Dizziness and balance
With general dizziness, individuals will often have an internal feeling that they are off balance. To have good balance, there are three body systems that must work together effectively.
"The first thing that gives us balance is our eyes," Rasmusson said. "By looking ahead, you know where you are in relation to the horizon. The second is your inner ear, which tells us if our motion changes."
"Lastly, there's proprioception, or your body's joint awareness," she added. "We have cell receptors in our ankles, knees and hips that tell us where our body is in space. For example, if one leg is up on a curb, you don't have to look to know that one leg is higher than the other."
When individuals aren't able to balance effectively, it's often because there are deficits in all three of those body systems. As a result, they may gradually stop doing certain activities because it makes them feel off balance.
"Because they don't feel safe, people might stop doing things like taking the stairs, or going out at night because they feel they can't balance well when they can't see," Rasmusson said. "But the less they use their balance, the worse it gets."
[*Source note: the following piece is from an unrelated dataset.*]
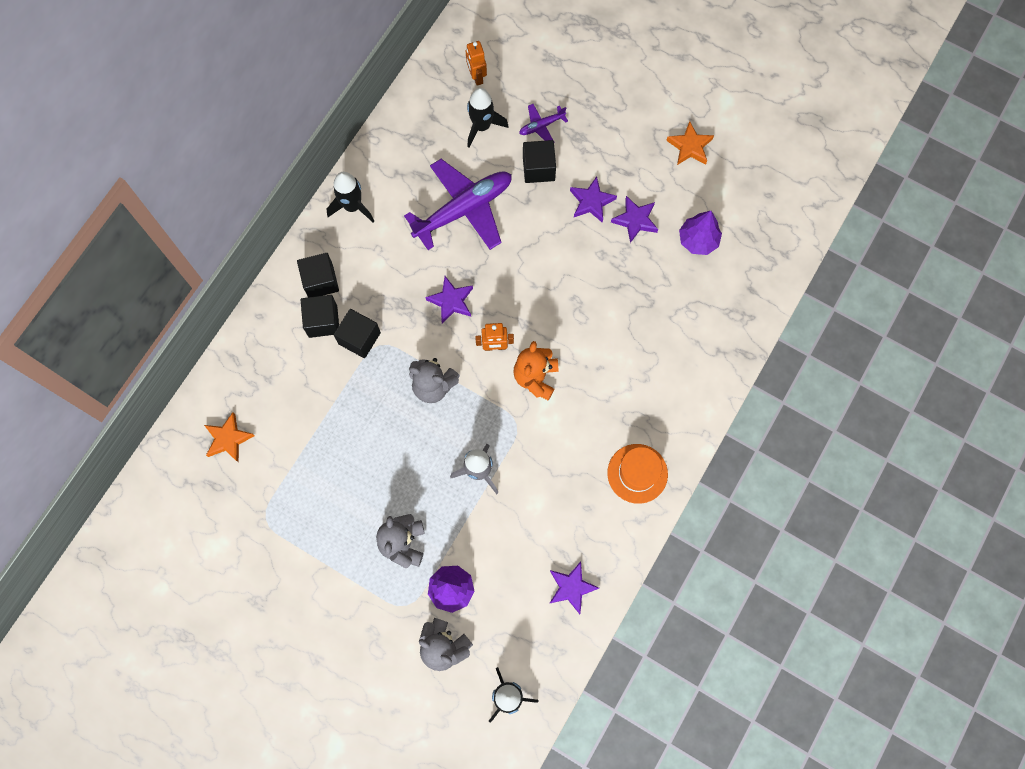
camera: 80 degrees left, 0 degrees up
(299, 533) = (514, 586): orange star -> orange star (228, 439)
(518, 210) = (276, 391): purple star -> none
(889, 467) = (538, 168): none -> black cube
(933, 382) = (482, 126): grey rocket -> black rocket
"They may think it's normal aging, and there's nothing they can do about it," she added.
Aging individuals are more prone to falls because they aren't as able to catch their balance as quickly as they were before.
"The loss of balance is usually caused by deficits in all three systems. As they age, people don't walk as quickly, their vision isn't as good and sometimes they lose strength," Rasmusson said. "The combination of these factors means that they're not as quick to catch their balance if they do stumble."
"Most have found that they have over-relied on their vision as their main balance," she added. "As soon as you take the visual component out, they were having problems."
With regular exercises and treatment, however, balance can be greatly improved. Individuals seeking help for general dizziness and balance problems meet with a physical therapist and take home balance practice exercises to work on between sessions.
"We do activities in therapy that help the systems talk to each other better," Rasmusson said. "We'll have them close their eyes, for example, while they practice standing."
"The research shows that the more you practice your balance, the better it gets," she added. "After therapy and practicing at home, it's amazing to see how patients' balance has improved."
Vertigo and balance
For individuals affected by vertigo, the condition can come on suddenly, with the individual feeling like their surroundings are moving or spinning. Vertigo is often caused by an inner ear dysfunction. Benign positional proximal vertigo (BPPV), in particular, is caused by debris in the inner ear.
"When individuals have benign positional proximal vertigo, they will probably seek treatment more often because it is so violent," said Reed Argent, physical therapist for First Choice Physical Therapy. "It usually comes on with moving the head, versus a constant dizziness."
"Positional vertigo can be very disabling," he added. "If individuals find a certain activity brings it on, they will not do that activity at all."
For patients with BPPV, just one or two treatments can solve the problem. Patients are treated with the use of the Epley maneuver, a movement of the head that helps free the inner ear of the debris that is causing the vertigo. A physical therapist performs the maneuver in the office.
"It's one of those things that can be so disabling, but it can get almost 100 percent better in 24 hours with treatment," Argent said.
When an individual visits the physical therapist's office for dizziness and balance problems, they will complete a dizziness inventory that helps therapists determine if the problem is vertigo or general dizziness.
Once the problem is discovered and treatment begins, the goal is a greater freedom of movement.
"With treatment for dizziness problems, we're focusing on keeping people safe," Rasmusson said. "What usually precipitates going into assisted living is a fall. With balance treatment, it can help them maintain that independence."